Sharding distributes data across multiple servers to handle large datasets and high throughput. It enables horizontal scaling by partitioning data into smaller chunks across different machines.
// Enable sharding on a database
sh.enableSharding("myDatabase")
// Shard a collection
sh.shardCollection("myDatabase.users", { "userId": 1 })
Output:
{ "ok" : 1 }
Key Sharding Components
Shards
Store subsets of sharded data
// Add a shard
sh.addShard("rs0/host:27017")
Config Servers
Store cluster metadata
// View config
use config
db.shards.find()
Mongos Router
Routes queries to shards
// Connect via mongos
mongos --configdb config/host:27019
Shard Key
Determines data distribution
// Choose shard key
{ "country": 1, "userId": 1 }
🔹 Enabling Sharding
Before sharding collections, you must enable sharding at the database level and choose an appropriate shard key for data distribution.
// Connect to mongos
use admin
// Enable sharding for database
sh.enableSharding("ecommerce")
// Shard a collection with hashed key
sh.shardCollection("ecommerce.products", { "_id": "hashed" })
// Shard with compound key
sh.shardCollection("ecommerce.orders", { "customerId": 1, "orderDate": 1 })
Output:
{
"collectionsharded" : "ecommerce.products",
"ok" : 1
}
🔹 Choosing a Shard Key
The shard key determines how data is distributed. Choose wisely based on query patterns and data access requirements for optimal performance.
// Hashed shard key (even distribution)
sh.shardCollection("mydb.users", { "email": "hashed" })
// Range-based shard key (ordered data)
sh.shardCollection("mydb.logs", { "timestamp": 1 })
// Compound shard key (multiple fields)
sh.shardCollection("mydb.sales", { "region": 1, "date": 1 })
// Check shard key for collection
db.users.getShardDistribution()
🔹 Managing Shards
Add, remove, and monitor shards to scale your cluster as your data grows and requirements change.
// Add a new shard
sh.addShard("rs1/mongodb1.example.net:27017")
// Remove a shard (drains data first)
use admin
db.runCommand({ removeShard: "rs1" })
// Check shard status
sh.status()
// List all shards
use config
db.shards.find()
Output:
--- Sharding Status ---
sharding version: { "_id" : 1 }
shards:
{ "_id" : "rs0", "host" : "rs0/host:27017" }
{ "_id" : "rs1", "host" : "rs1/host:27017" }
🔹 Balancing and Chunks
MongoDB automatically balances data across shards by moving chunks.
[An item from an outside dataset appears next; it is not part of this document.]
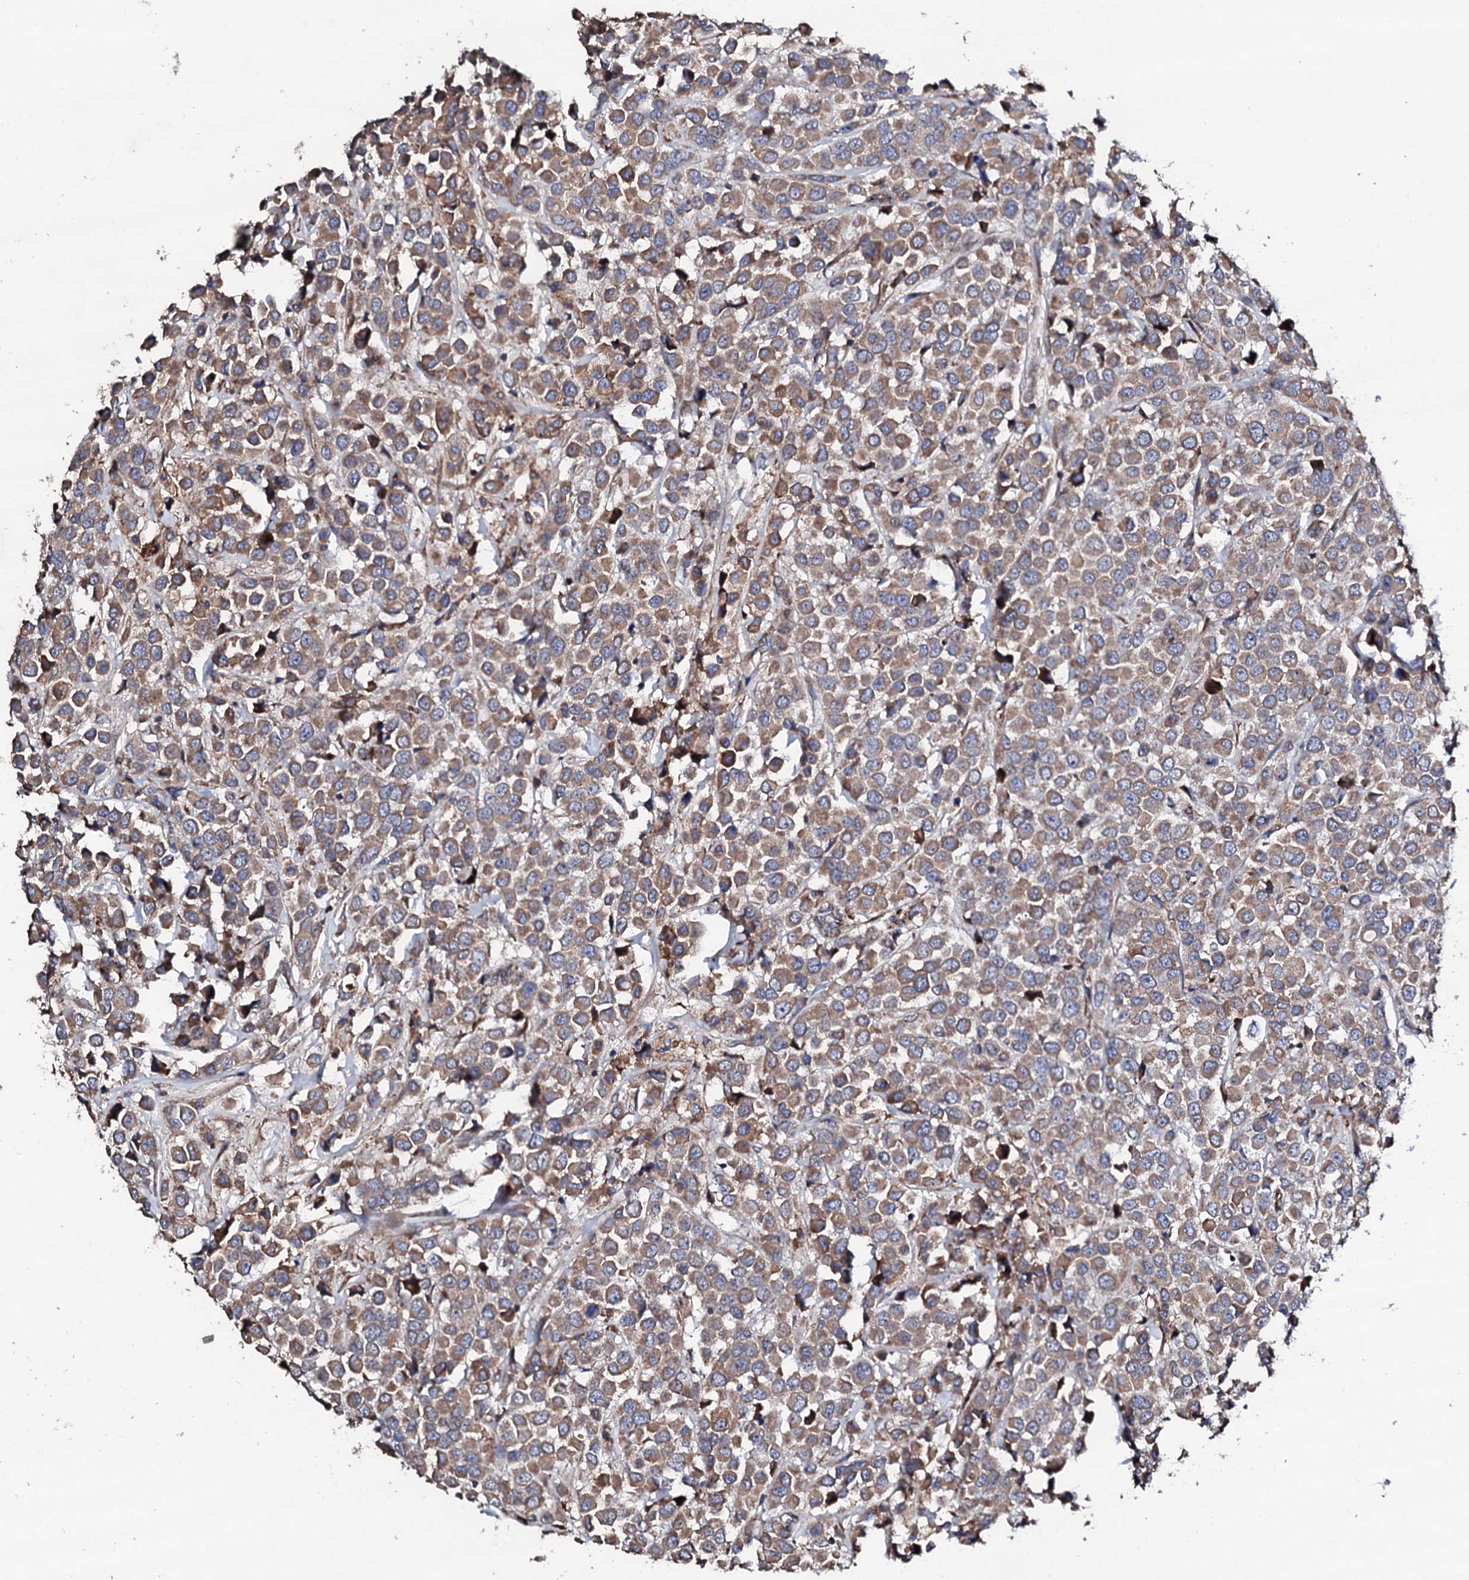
{"staining": {"intensity": "moderate", "quantity": ">75%", "location": "cytoplasmic/membranous"}, "tissue": "breast cancer", "cell_type": "Tumor cells", "image_type": "cancer", "snomed": [{"axis": "morphology", "description": "Duct carcinoma"}, {"axis": "topography", "description": "Breast"}], "caption": "IHC image of human breast infiltrating ductal carcinoma stained for a protein (brown), which displays medium levels of moderate cytoplasmic/membranous expression in about >75% of tumor cells.", "gene": "LIPT2", "patient": {"sex": "female", "age": 61}}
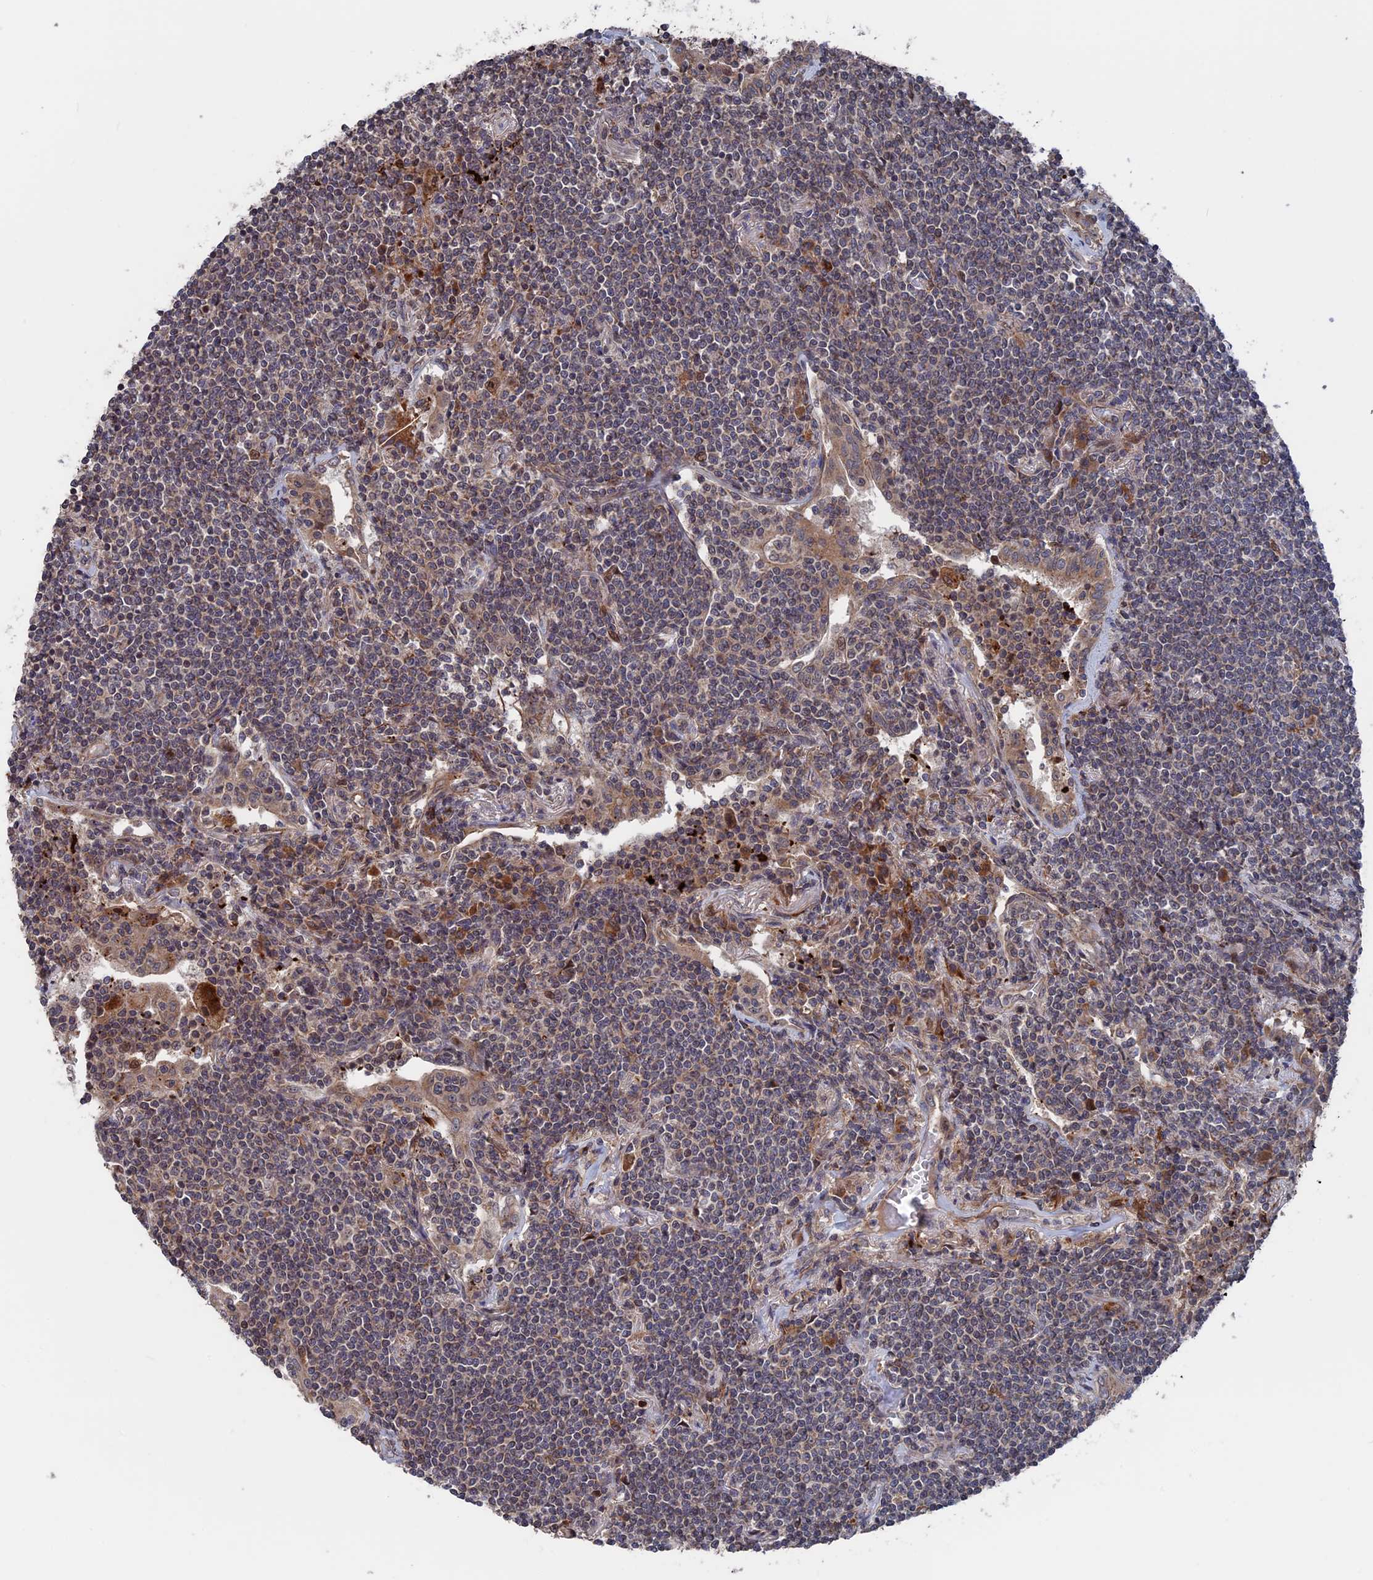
{"staining": {"intensity": "negative", "quantity": "none", "location": "none"}, "tissue": "lymphoma", "cell_type": "Tumor cells", "image_type": "cancer", "snomed": [{"axis": "morphology", "description": "Malignant lymphoma, non-Hodgkin's type, Low grade"}, {"axis": "topography", "description": "Lung"}], "caption": "Immunohistochemistry of human low-grade malignant lymphoma, non-Hodgkin's type demonstrates no staining in tumor cells.", "gene": "PLA2G15", "patient": {"sex": "female", "age": 71}}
You can monitor and control this balancing process.
// Check balancer status
sh.getBalancerState()
// Enable/disable balancer
sh.startBalancer()
sh.stopBalancer()
// View chunk distribution
use config
db.chunks.find({ "ns": "mydb.users" }).count()
// Set chunk size (in MB)
use config
db.settings.updateOne(
{ _id: "chunksize" },
{ $set: { value: 128 } },
{ upsert: true }
)
🔹 Monitoring Sharded Clusters
Regular monitoring helps identify performance issues and ensures even data distribution across your sharded cluster.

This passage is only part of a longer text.